:: DATA UNDER STUDY ::
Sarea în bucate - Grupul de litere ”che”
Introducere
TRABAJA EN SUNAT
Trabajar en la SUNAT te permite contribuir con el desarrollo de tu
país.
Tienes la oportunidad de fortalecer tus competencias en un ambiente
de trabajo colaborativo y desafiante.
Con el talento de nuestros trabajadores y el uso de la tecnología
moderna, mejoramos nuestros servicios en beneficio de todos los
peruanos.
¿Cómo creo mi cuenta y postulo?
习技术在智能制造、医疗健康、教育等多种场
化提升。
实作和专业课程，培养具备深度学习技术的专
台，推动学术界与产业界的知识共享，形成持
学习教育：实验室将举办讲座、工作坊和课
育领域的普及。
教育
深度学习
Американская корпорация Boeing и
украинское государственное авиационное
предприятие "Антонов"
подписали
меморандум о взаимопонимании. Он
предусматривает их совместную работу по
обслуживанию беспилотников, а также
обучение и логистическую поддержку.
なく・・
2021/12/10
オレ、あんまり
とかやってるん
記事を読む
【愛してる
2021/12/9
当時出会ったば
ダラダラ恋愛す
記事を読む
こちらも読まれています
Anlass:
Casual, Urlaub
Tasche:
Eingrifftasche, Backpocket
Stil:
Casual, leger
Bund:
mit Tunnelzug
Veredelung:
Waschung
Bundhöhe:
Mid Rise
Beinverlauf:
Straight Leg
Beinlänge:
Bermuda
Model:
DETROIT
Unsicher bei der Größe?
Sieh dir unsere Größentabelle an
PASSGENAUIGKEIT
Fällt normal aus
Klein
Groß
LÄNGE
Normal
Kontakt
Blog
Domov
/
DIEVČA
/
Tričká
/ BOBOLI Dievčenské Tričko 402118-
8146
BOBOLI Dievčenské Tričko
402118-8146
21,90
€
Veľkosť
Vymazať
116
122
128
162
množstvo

:: WORK TO BE COMPLETED ::
Wherever a line of the data holds "BOBOLI", copy that line.

:: EXERCISE OUTPUT ::
/ BOBOLI Dievčenské Tričko 402118-
BOBOLI Dievčenské Tričko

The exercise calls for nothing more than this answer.